Façamos, pois, um exercício imaginário: daqui a vinte anos, já septuagenário, Miguel Gomes aparece com um filme no Festival Internacional de Cinema de Curitiba, e resolve-se laureá-lo com um troféu de “Contribuição Artística”, como se fez com Rita Azevedo Gomes. O que ele dirá?
Quem ganhou uma singela menção honrosa foi o filme “Grace Tomada Única”, da sul-africana Lindiwe Matshikiza. Ela estava ausente, mas sua protagonista, a doméstica e atriz Mothiba Grace Bapela, estava presente para fazer o agradecimento mais festivo e aplaudido da noite. A rechonchuda, generosa e vibrante estrela do país de Mandela nem se incomodou em não receber nada de concreto — nem um diplomazinho (como é que um festival tão milimetricamente organizado como o Olhar de Cinema não cuidou disso??!!!). Ela falou com tamanha euforia, que o argentino Roger Koza, que se dispusera a traduzir seu inglês, preferiu deixá-la transbordar sua alegria, sem interrupções.

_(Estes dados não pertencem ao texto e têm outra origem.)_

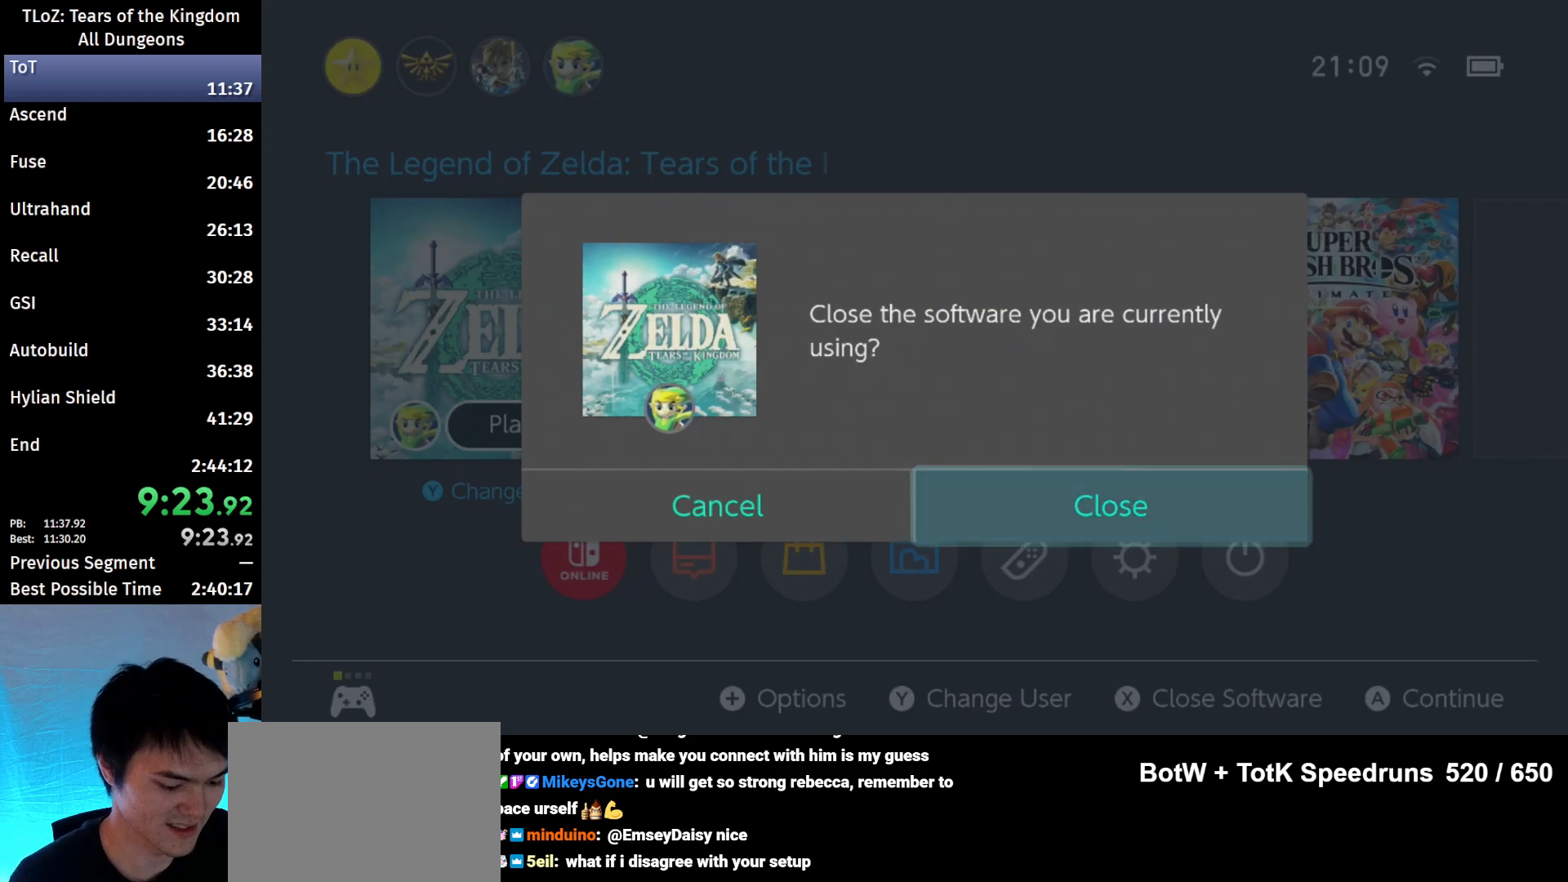
{"buttons": [], "left_stick": "center", "right_stick": "center", "events": []}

No IDFA, o poderoso Festival de Documentários de Amsterdã, “One Take Grace” ganhou prêmio de … “Contribuição Artística”. Justíssimo, por tratar-se de filme de diretora estreante, que renovou a cinebiografia de uma mulher saída da pobreza extrema, que entrou, pelas bordas, na tumultuada indústria da publicidade e do cinema sul-africanos, e viveu entre a fama efêmera e a faxina em ricas mansões.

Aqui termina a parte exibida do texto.